La mission d'information reproche ainsi aux précédents gouvernements une "inaction" et un "attentisme dommageables" face à l'explosion du déficit, alors qu'"aucune mesure d'ajustement n'avait été prise en décembre 2023 pour modifier le projet de loi de finances 2024" malgré "plusieurs alertes", notamment sur une baisse des recettes fiscales.

En outre, ils accusent Bruno Le Maire et Thomas Cazenave d'avoir tenu un "double discours" alors qu'ils recommandaient dans une note adressée à Elisabeth Borne le 13 décembre 2023 de communiquer sur "le caractère critique de (la) situation budgétaire".

"Ils défendaient dans cette note l'exact opposé de ce qu'ils ont affirmé au printemps durablement devant la mission d'information du Sénat", a indiqué Jean-François Husson, rapporteur de la mission d'information.

Lors de leurs auditions, les anciens responsables se sont eux défendu de toute "dissimulation", assurant tous avoir "maîtrisé la dépense" et avoir réagi avec célérité au fil des actualisations économiques, en gelant des milliards de crédits notamment. L'explication, selon eux, réside surtout dans une erreur d'évaluation des recettes fiscales, inférieures de 41,5 milliards d'euros aux prévisions. Bruno Le Maire avait aussi renvoyé une partie de la responsabilité sur ses successeurs, reprochant au gouvernement Barnier de ne pas avoir "mis en oeuvre" des mesures de redressement préparées durant l'été par l'équipe démissionnaire.

Le temps perdu de la dissolution

Claude Raynal et Jean-François Husson estiment aussi que de nombreux mois ont été "perdus" dans le rétablissement des comptes, en raison des remaniements et surtout de la dissolution, prémisse d'une "trop longue attente dans la désignation du nouveau Premier ministre". Ils regrettent aussi l'absence de budget rectificatif au printemps, décidée selon eux par des "calculs à courte vue" sur fonds d'élections européennes et de risque de censure.

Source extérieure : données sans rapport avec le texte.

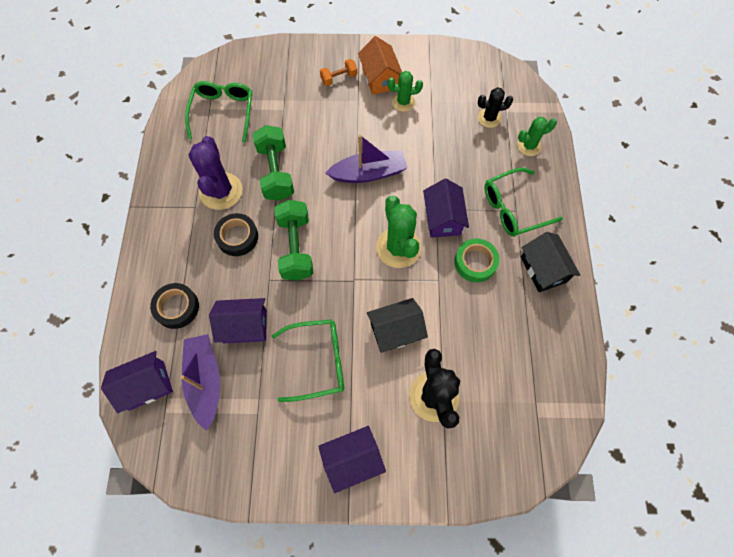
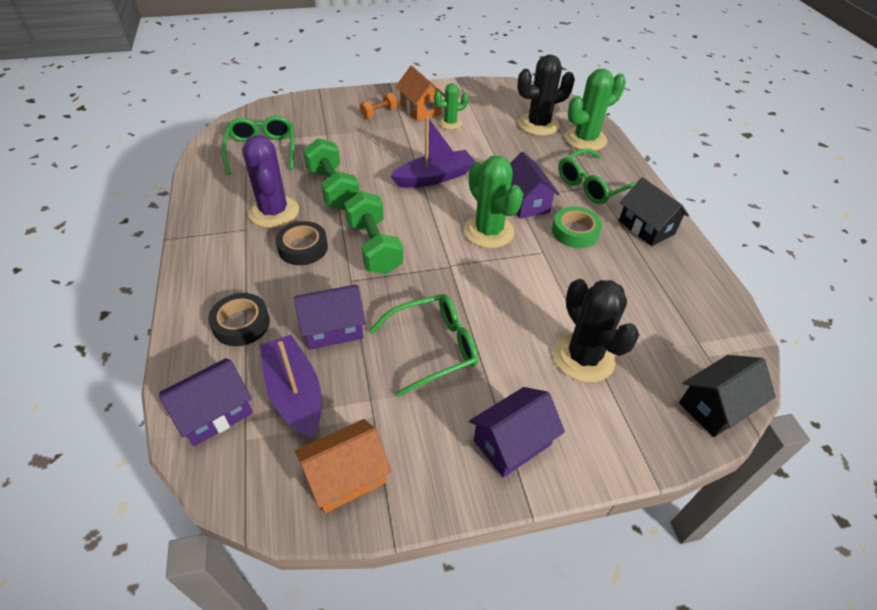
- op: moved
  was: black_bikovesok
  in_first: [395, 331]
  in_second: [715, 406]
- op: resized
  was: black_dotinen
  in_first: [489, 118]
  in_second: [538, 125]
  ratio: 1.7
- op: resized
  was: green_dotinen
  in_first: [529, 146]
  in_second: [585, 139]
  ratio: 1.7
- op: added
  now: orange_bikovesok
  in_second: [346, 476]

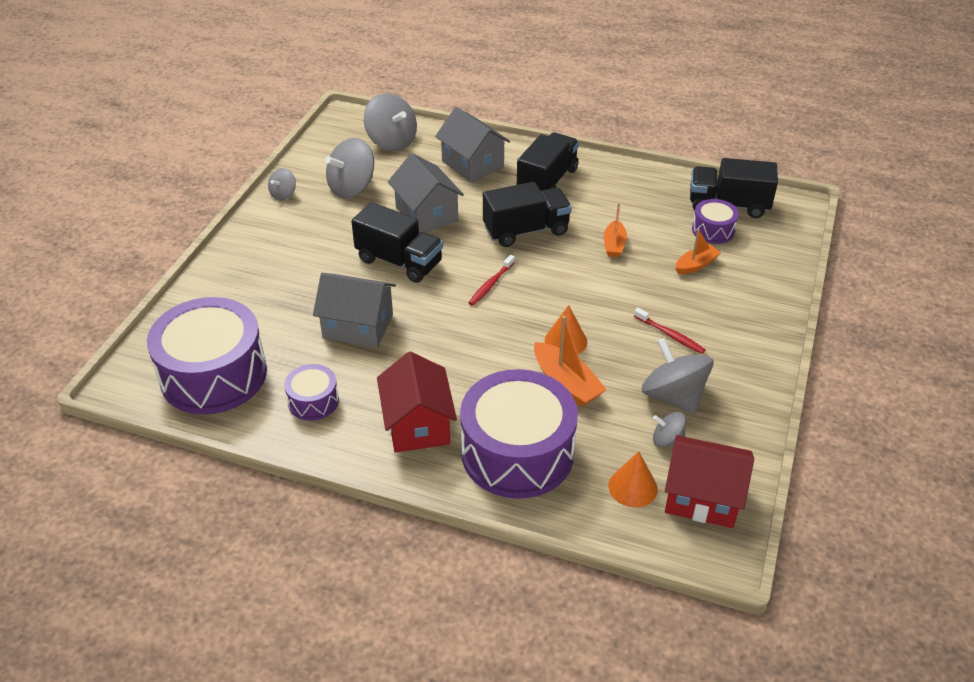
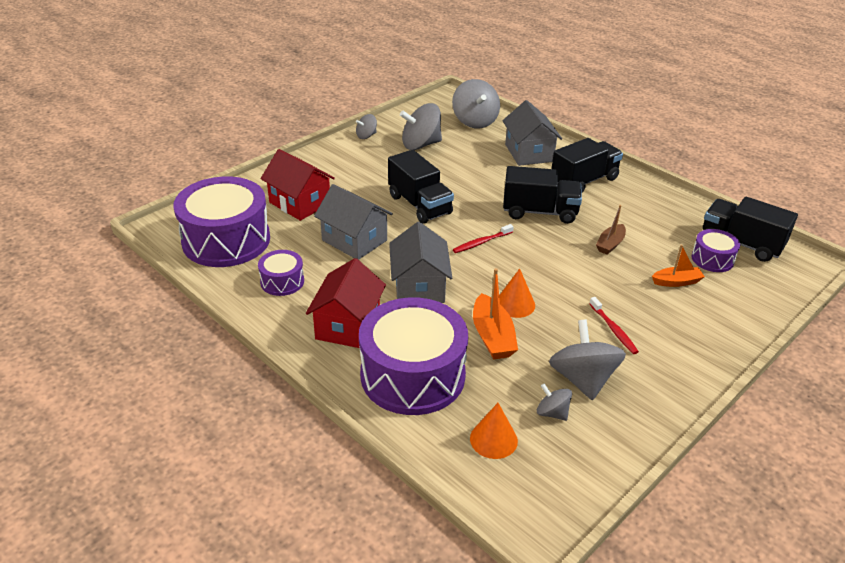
- op: moved
  was: grey_bikovesok
  in_first: [426, 214]
  in_second: [419, 286]
- op: recoloured
  was: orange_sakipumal
  now: brown_sakipumal
  in_first: [614, 245]
  in_second: [610, 244]
- op: moved
  was: red_bikovesok
  in_first: [702, 497]
  in_second: [300, 203]

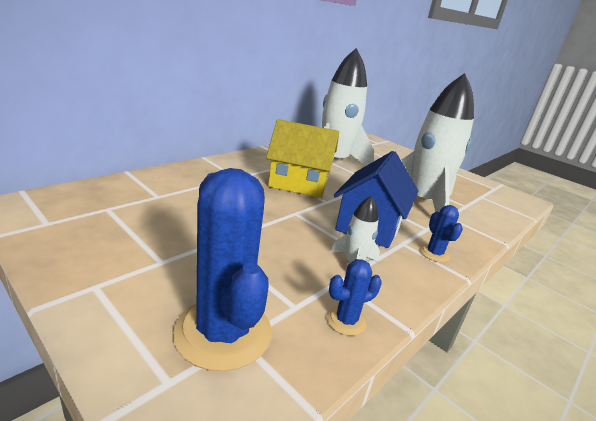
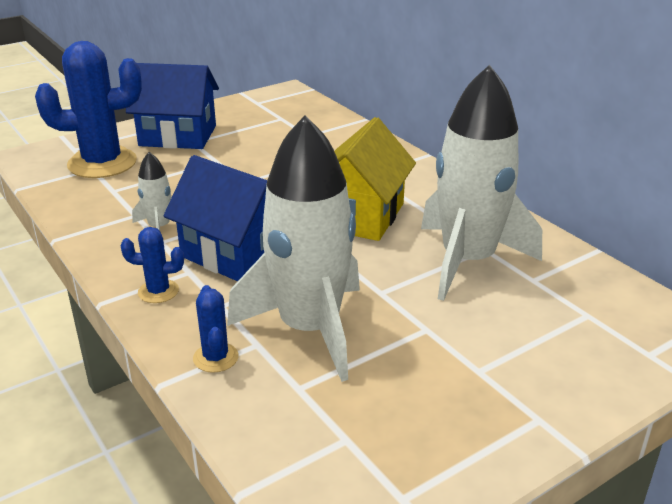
- op: moved
  was: blue_dotinen
  in_first: [346, 321]
  in_second: [215, 358]
- op: added
  now: blue_bikovesok
  in_second: [178, 136]

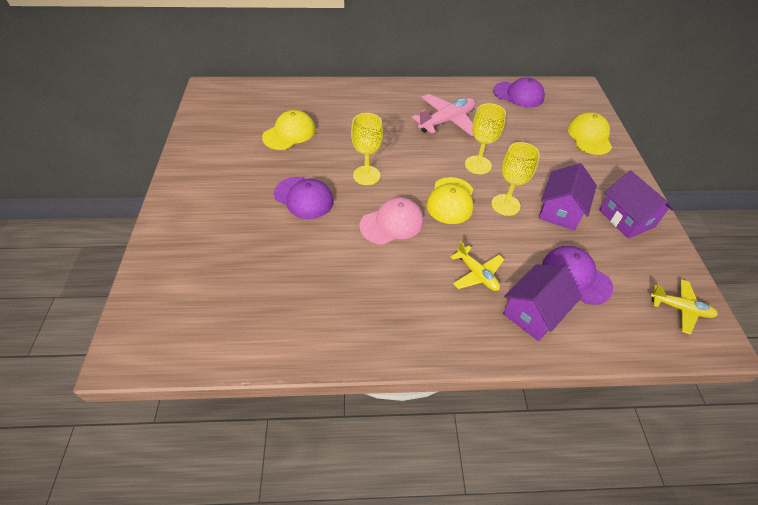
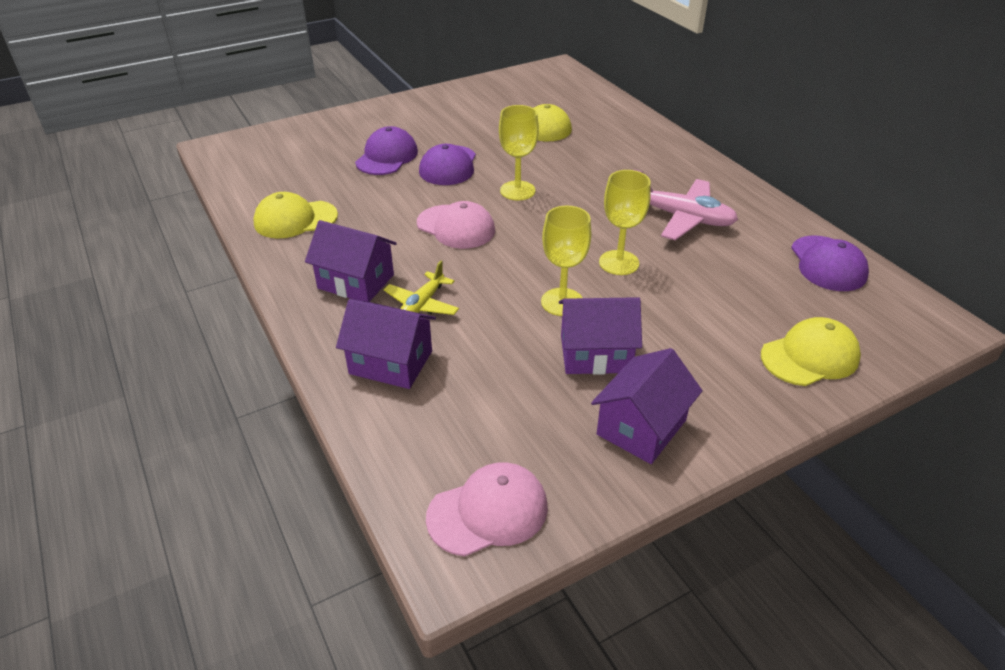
- op: moved
  was: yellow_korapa
  in_first: [450, 201]
  in_second: [295, 219]
- op: moved
  was: purple_korapa
  in_first: [575, 276]
  in_second: [387, 157]
- op: replaced
  was: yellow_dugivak
  now: pink_korapa
  in_first: [680, 309]
  in_second: [488, 512]
- op: added
  now: purple_bikovesok
  in_second: [356, 281]

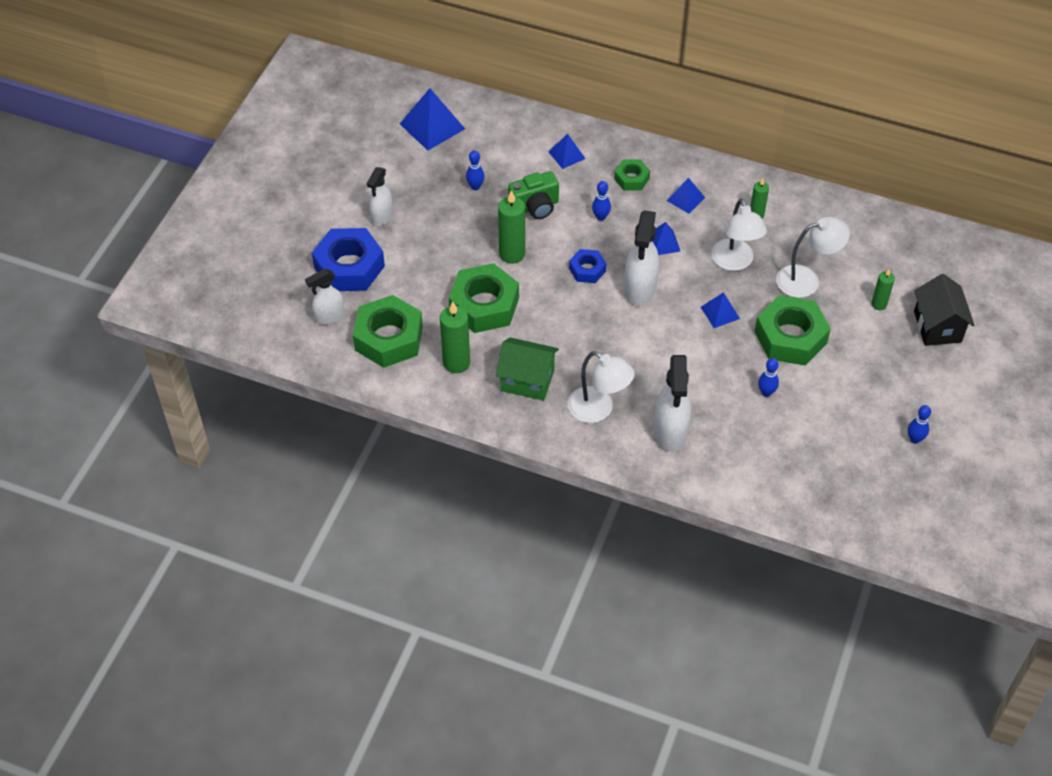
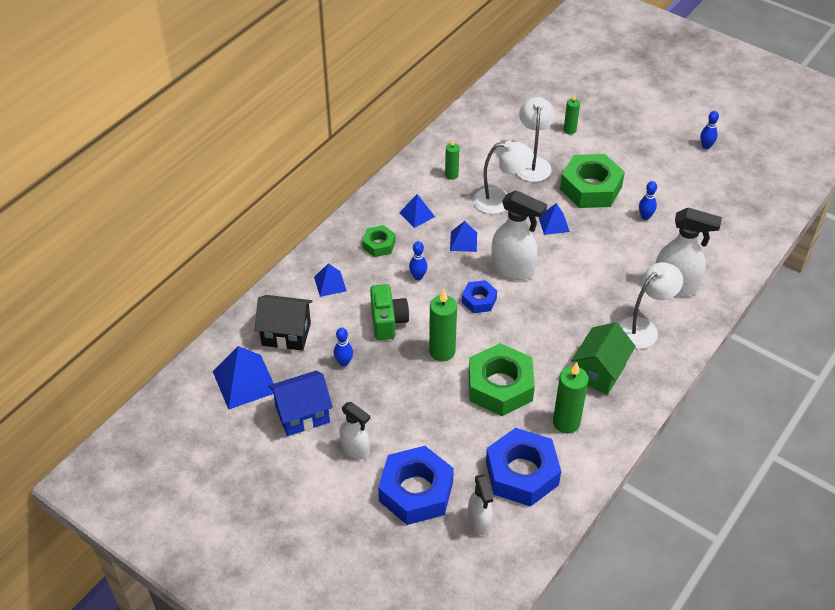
- op: recoloured
  was: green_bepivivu
  now: blue_bepivivu
  in_first: [388, 338]
  in_second: [521, 473]
- op: moved
  was: black_bikovesok
  in_first: [937, 326]
  in_second: [286, 334]
- op: added
  now: blue_bikovesok
  in_second: [302, 414]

La mission de la chambre haute, menée en début d'année 2024 et relancée ces dernières semaines face à une dégradation des comptes bien plus inquiétante que prévu, touche à sa fin juste avant que le Sénat ne se saisisse du projet de budget de l'Etat pour 2025, examiné dans l'hémicycle à partir du 25 novembre. Et l'Assemblée nationale s'apprête à prendre le relais: elle mènera dans les prochaines semaines une commission d'enquête sur le même thème.

Le dossier est ultrasensible, en plein coeur d'un automne budgétaire à haut risque pour le gouvernement de Michel Barnier, menacé de censure par les oppositions à l'Assemblée nationale, où le camp gouvernemental est très minoritaire. D'où l'intérêt pour le Sénat et sa majorité de droite de crever l'abcès au plus vite, pour éviter de rééditer de nouvelles "erreurs de pilotage".